1. Subscribe to this MCP. (If needed, enter your HealthData.gov App Token for higher limits.)
2. Your agent uses the catalog tool to search and list relevant datasets based on a topic or ID.
3. You prompt your agent to query the specific dataset using criteria like sorting or filtering parameters.

## Frequently Asked Questions

**How do I find a specific dataset about 'Medicare'?**
Use the `get_catalog` tool and provide 'Medicare' in the `q` parameter. This will return a list of relevant datasets along with their unique identifiers (dataset_id).

**Can I filter results to only show data from a specific state?**
Yes! When using `query_dataset`, use the `$where` parameter with a SoQL filter like `state='NY'`. You can also use `$select` to pick specific columns.

**Is an API key required to access this data?**
No, the data is public. However, providing a `HEALTHDATA_APP_TOKEN` is recommended for higher rate limits if you plan to perform many queries.

**What happens if my queries exceed the default rate limit when I use `query_dataset`?**
The system will return a rate-limiting error. To handle high volumes, you should enter your HealthData.gov/Socrata App Token in the setup options. This token increases your query capacity and helps maintain stable data retrieval.

**Does running `get_catalog` show every single dataset published by the HHS?**
No, it provides access to the main catalog of datasets managed via HealthData.gov. While this is a massive collection, certain specialized or internal departmental data may exist outside of the scope shown here.

**If I get an error when using `query_dataset`, how can I debug my SoQL syntax?**
Check your specific dataset's documentation for precise usage examples. You must ensure that all field names and parameters used in the query exactly match what is available in the target data source.

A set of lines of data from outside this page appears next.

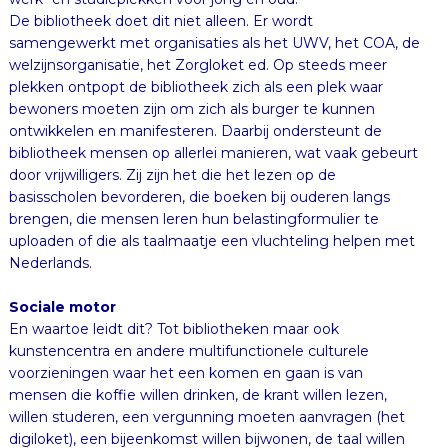
De bibliotheek doet dit niet alleen. Er wordt
samengewerkt met organisaties als het UWV, het COA, de
welzijnsorganisatie, het Zorgloket ed. Op steeds meer
plekken ontpopt de bibliotheek zich als een plek waar
bewoners moeten zijn om zich als burger te kunnen
ontwikkelen en manifesteren. Daarbij ondersteunt de
bibliotheek mensen op allerlei manieren, wat vaak gebeurt
door vrijwilligers. Zij zijn het die het lezen op de
basisscholen bevorderen, die boeken bij ouderen langs
brengen, die mensen leren hun belastingformulier te
uploaden of die als taalmaatje een vluchteling helpen met
Nederlands.
Sociale motor
En waartoe leidt dit? Tot bibliotheken maar ook
kunstencentra en andere multifunctionele culturele
voorzieningen waar het een komen en gaan is van
mensen die koffie willen drinken, de krant willen lezen,
willen studeren, een vergunning moeten aanvragen (het
digiloket), een bijeenkomst willen bijwonen, de taal willen
leren, een baan zoeken, een adviseur willen raadplegen.
Waarbij het een prachtig gegeven is dat al die culturele
instellingen een neutrale plek zijn waar je zomaar naar
binnen kunt gaan zonder dat iemand er iets van denkt of
vindt. Iedereen mag er zijn en niemand die iets van je
moet. Geen wonder dat ze zo’n aantrekkingskracht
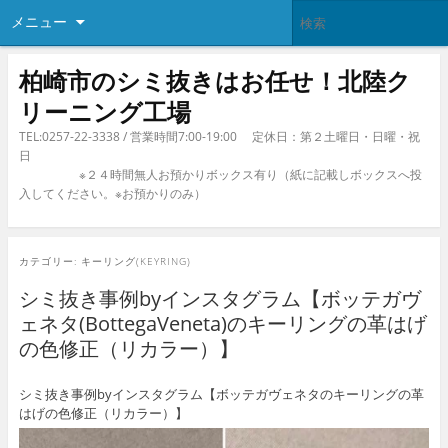
メニュー
柏崎市のシミ抜きはお任せ！北陸ク
リーニング工場
TEL:0257-22-3338 / 営業時間7:00-19:00 定休日：第２土曜日・日曜・祝
日
※２４時間無人お預かりボックス有り（紙に記載しボックスへ投
入してください。※お預かりのみ）
カテゴリー:
キーリング(KEYRING)
シミ抜き事例byインスタグラム【ボッテガヴ
ェネタ(BottegaVeneta)のキーリングの革はげ
の色修正（リカラー）】
シミ抜き事例byインスタグラム【ボッテガヴェネタのキーリングの革
はげの色修正（リカラー）】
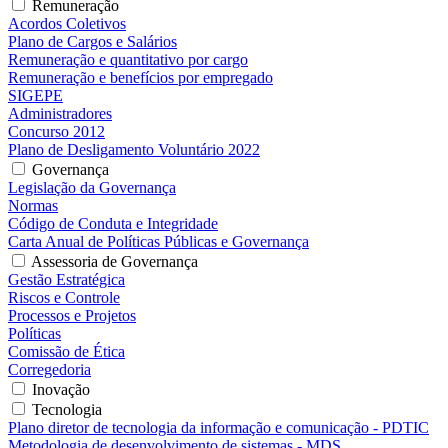
Remuneração
Acordos Coletivos
Plano de Cargos e Salários
Remuneração e quantitativo por cargo
Remuneração e benefícios por empregado
SIGEPE
Administradores
Concurso 2012
Plano de Desligamento Voluntário 2022
Governança
Legislação da Governança
Normas
Código de Conduta e Integridade
Carta Anual de Políticas Públicas e Governança
Assessoria de Governança
Gestão Estratégica
Riscos e Controle
Processos e Projetos
Políticas
Comissão de Ética
Corregedoria
Inovação
Tecnologia
Plano diretor de tecnologia da informação e comunicação - PDTIC
Metodologia de desenvolvimento de sistemas - MDS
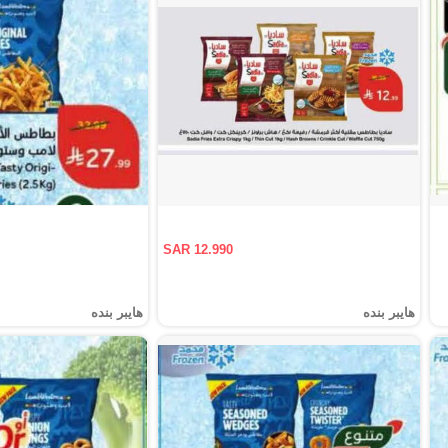
SAR 12.990
هايبر بنده
هايبر بنده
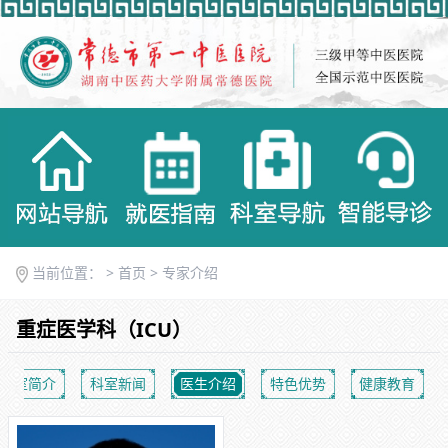
当前位置： >
首页
>
专家介绍
重症医学科（ICU）
科室简介
科室新闻
医生介绍
特色优势
健康教育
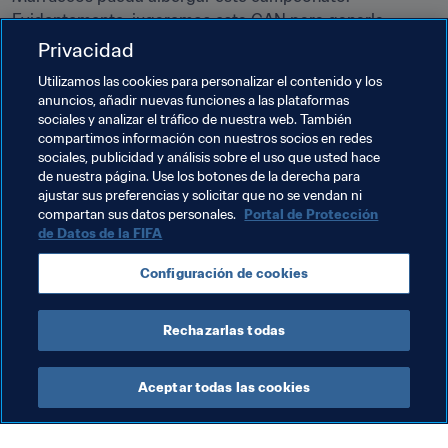
Evidentemente, jugaremos esta CAN para ganarla. 
Vamos a prepararla como es debido. Sabemos que, si 
Privacidad
conseguimos llegar a semifinales, participaremos en 
Utilizamos las cookies para personalizar el contenido y los
algo excepcional, como es el Mundial . Eso nunca le ha 
anuncios, añadir nuevas funciones a las plataformas
pasado a Marruecos. ¡Pero no quememos etapas!”, 
sociales y analizar el tráfico de nuestra web. También
concluye Pedros.
compartimos información con nuestros socios en redes
sociales, publicidad y análisis sobre el uso que usted hace
de nuestra página. Use los botones de la derecha para
ajustar sus preferencias y solicitar que no se vendan ni
Temas relacionados
compartan sus datos personales.
Portal de Protección
de Datos de la FIFA
Copa Mundial Femenina de la FIFA 2023™
Configuración de cookies
Morocco
Ghana
Nigeria
Sudáfrica
Rechazarlas todas
Aceptar todas las cookies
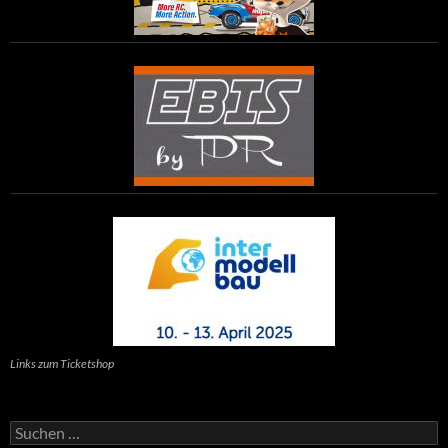
Links zum Ticketshop
Suchen
nach:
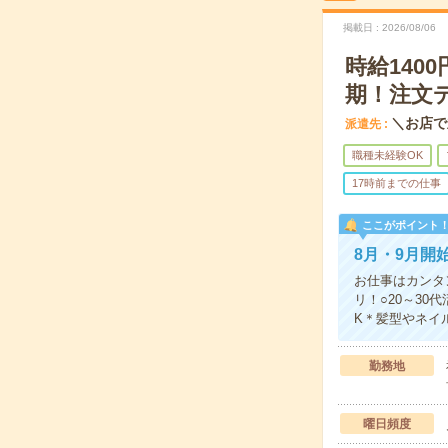
掲載日
2026/08/06
時給140
期！注文
＼お店で
派遣先
職種未経験OK
17時前までの仕事
ここがポイント
8月・9月開
お仕事はカンタ
リ！○20～30
K＊髪型やネイ
勤務地
曜日頻度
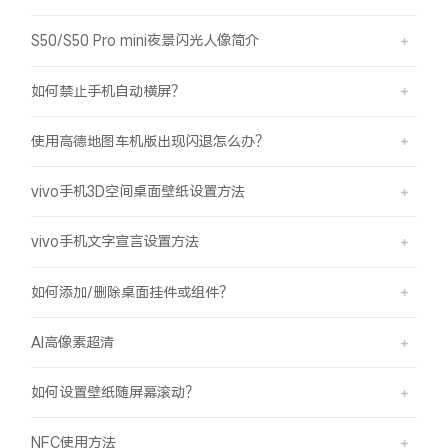
S50/S50 Pro mini夜景闪光人像简介
如何禁止手机自动横屏？
使用高德地图车机版出现闪退怎么办？
vivo手机3D空间桌面壁纸设置方法
vivo手机文字宣言设置方法
如何添加/删除桌面挂件或组件？
AI高像素超清
如何设置壁纸随屏幕滚动？
NFC使用方法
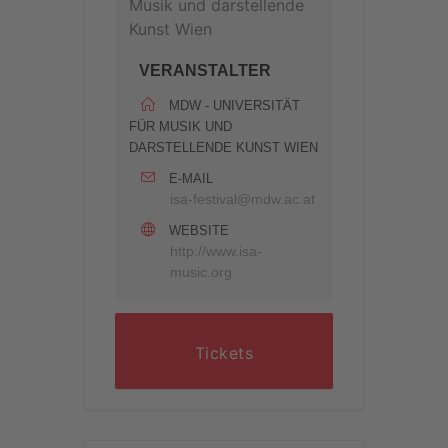
VERANSTALTER
MDW - UNIVERSITÄT
FÜR MUSIK UND
DARSTELLENDE KUNST WIEN
E-MAIL
isa-festival@mdw.ac.at
WEBSITE
http://www.isa-
music.org
Tickets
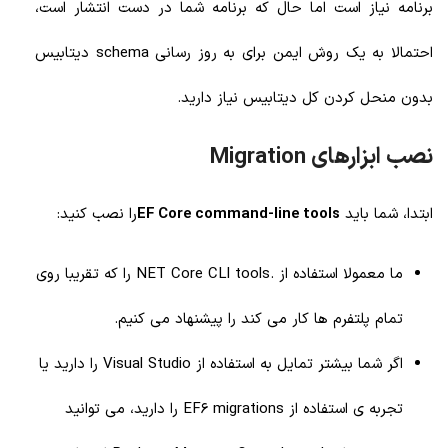
برنامه نیاز است اما حال که برنامه شما در دست انتشار است،
احتمالا به یک روش ایمن برای به روز رسانی schema دیتابیس
بدون منحل کردن کل دیتابیس نیاز دارید.
نصب ابزارهای Migration
ابتدا، شما باید
EF Core command-line tools
را نصب کنید:
ما معمولا استفاده از
.NET Core CLI tools
را که تقریبا روی
تمام پلتفرم ها کار می کند را پیشنهاد می کنیم.
اگر شما بیشتر تمایل به استفاده از Visual Studio را دارید یا
تجربه ی استفاده از EF6 migrations را دارید، می توانید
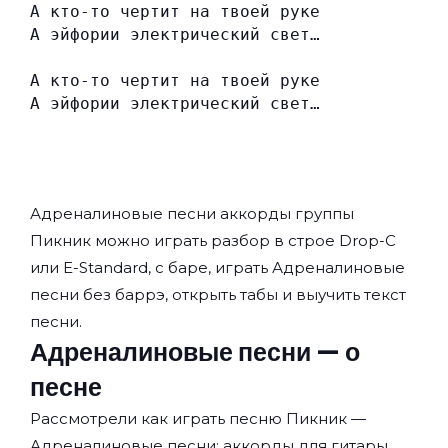
А кто-то чертит на твоей руке
А эйфории электрический свет…
А кто-то чертит на твоей руке
А эйфории электрический свет…
Адреналиновые песни аккорды группы
Пикник
можно играть разбор в строе Drop-C
или E-Standard, с баре, играть Адреналиновые
песни без баррэ, открыть табы и выучить текст
песни.
Адреналиновые песни — о
песне
Рассмотрели как играть песню Пикник —
Адреналиновые песни: аккорды для гитары,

**When I use `query_dataset`, what format does the returned public health data take?**
The tool returns structured, machine-readable data—typically JSON. This format makes it easy for your AI client to parse and analyze the metrics immediately within the conversation.

**Can I use the information from `get_catalog` in an application outside of Vinkius or my AI agent?**
The MCP is designed specifically for integration with your AI agent. While the underlying data is public, you must connect through a compatible client to execute the catalog retrieval tools.